Now, we'll do the index entries for the first chapter, which in this example, goes from page 19 to 44.
We'll Search for:
( |–)(19|2[0-9]|3[0-9]|4[0-4])(,|</p>|–)
The only thing different here is the page numbers we're looking for. Here we want 19, or a 2 followed by 0-9 (that is all the 20's), or a 3 followed by 0-9, (the 30's), or a 4 followed by 0-4 (from 40–44).
And we'll replace it with:
\1<a href="ePub-STTP-2.xhtml#p\2">\2</a>\3
Which is the same as the first replacement text, except that this time it's the XHTML file that contains pages 19-44.
I won't bore you with the three remaining pairs of search and replaces, although I'm happy to share them if you need them.
Of course, you may need to adjust your search patterns to match your own index's formatting. And if you have cross references (see this topic, or see also that topic), you should change those into links as well.
Then I changed those few index entries that had numbers in the text (like HTMLFive) back into numbers (HTML5).
I was done with the links themselves, and all that was left was to finish off the XHTML code (the head section, closing body and html tags, etc.), and then add it to the
content.opf and
toc.ncx files (as described
in my book).
Once compiled into the EPUB it looks like this:
Find the entry you're interested, click the page number, and away you go!

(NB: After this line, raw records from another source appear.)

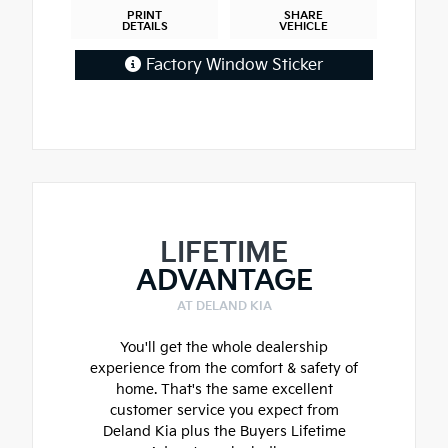
PRINT
SHARE
DETAILS
VEHICLE
Factory Window Sticker
LIFETIME
ADVANTAGE
AT DELAND KIA
You'll get the whole dealership
experience from the comfort & safety of
home. That's the same excellent
customer service you expect from
Deland Kia plus the Buyers Lifetime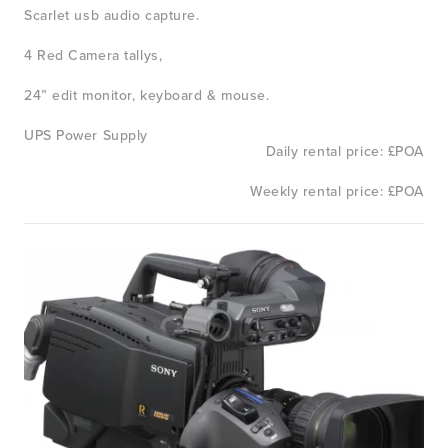
Scarlet usb audio capture. 
4 Red Camera tallys, 
24” edit monitor, keyboard & mouse.
UPS Power Supply
Daily rental price: £POA
Weekly rental price: £POA
View
fullsize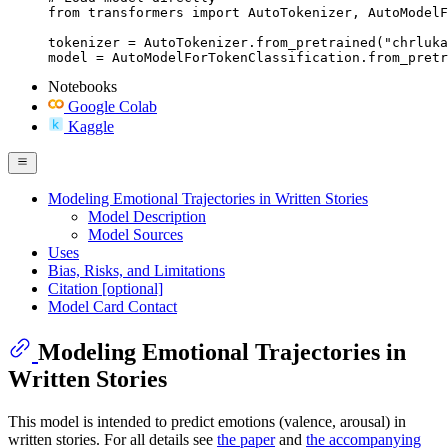
from transformers import AutoTokenizer, AutoModelF
tokenizer = AutoTokenizer.from_pretrained("chrluka
model = AutoModelForTokenClassification.from_pretr
Notebooks
Google Colab
Kaggle
Modeling Emotional Trajectories in Written Stories
Model Description
Model Sources
Uses
Bias, Risks, and Limitations
Citation [optional]
Model Card Contact
Modeling Emotional Trajectories in
Written Stories
This model is intended to predict emotions (valence, arousal) in
written stories. For all details see
the paper
and
the accompanying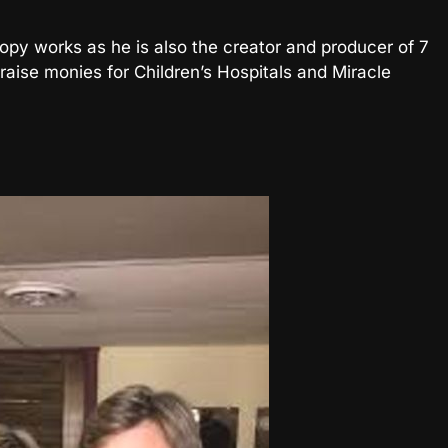
hropy works as he is also the creator and producer of 7
raise monies for Children’s Hospitals and Miracle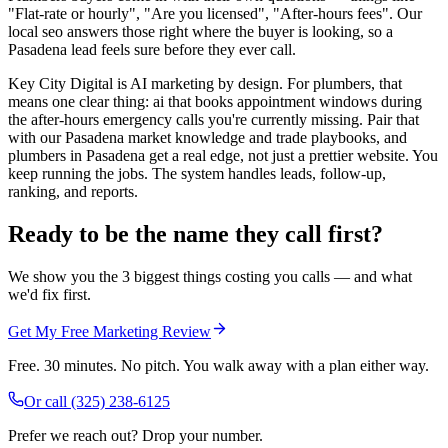
"Flat-rate or hourly", "Are you licensed", "After-hours fees". Our
local seo answers those right where the buyer is looking, so a
Pasadena lead feels sure before they ever call.
Key City Digital is AI marketing by design. For plumbers, that
means one clear thing: ai that books appointment windows during
the after-hours emergency calls you're currently missing. Pair that
with our Pasadena market knowledge and trade playbooks, and
plumbers in Pasadena get a real edge, not just a prettier website. You
keep running the jobs. The system handles leads, follow-up,
ranking, and reports.
Ready to be the name they call first?
We show you the 3 biggest things costing you calls — and what
we'd fix first.
Get My Free Marketing Review
Free. 30 minutes. No pitch. You walk away with a plan either way.
Or call
(325) 238-6125
Prefer we reach out? Drop your number.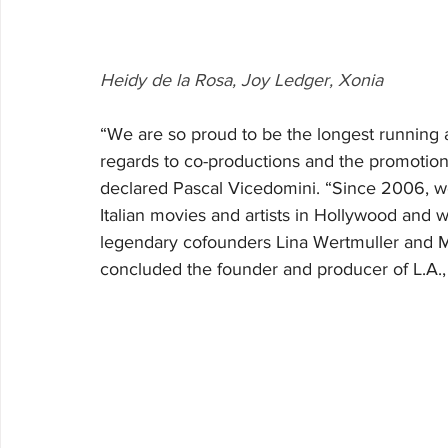
Heidy de la Rosa, Joy Ledger, Xonia
“We are so proud to be the longest running an
regards to co-productions and the promotion 
declared Pascal Vicedomini. “Since 2006, w
Italian movies and artists in Hollywood and w
legendary cofounders Lina Wertmuller and Ma
concluded the founder and producer of L.A., I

This is not a perfect system. Since any ereader might divide what used to be a print page into various ereader pages, showing the beginning of the printed page may or may not include the referenced topic. The reader may have to turn an electronic page to find the topic. I added a note to the index to explain this.
Still, it's pretty good. It's lovely to be able to follow contextual index entries and find what you're looking for without having to search, say, every instance of "content.opf".
By the way, I have posted the
complete index for my new EPUB book. (The links are not live on the website, since they'd have no place to go.)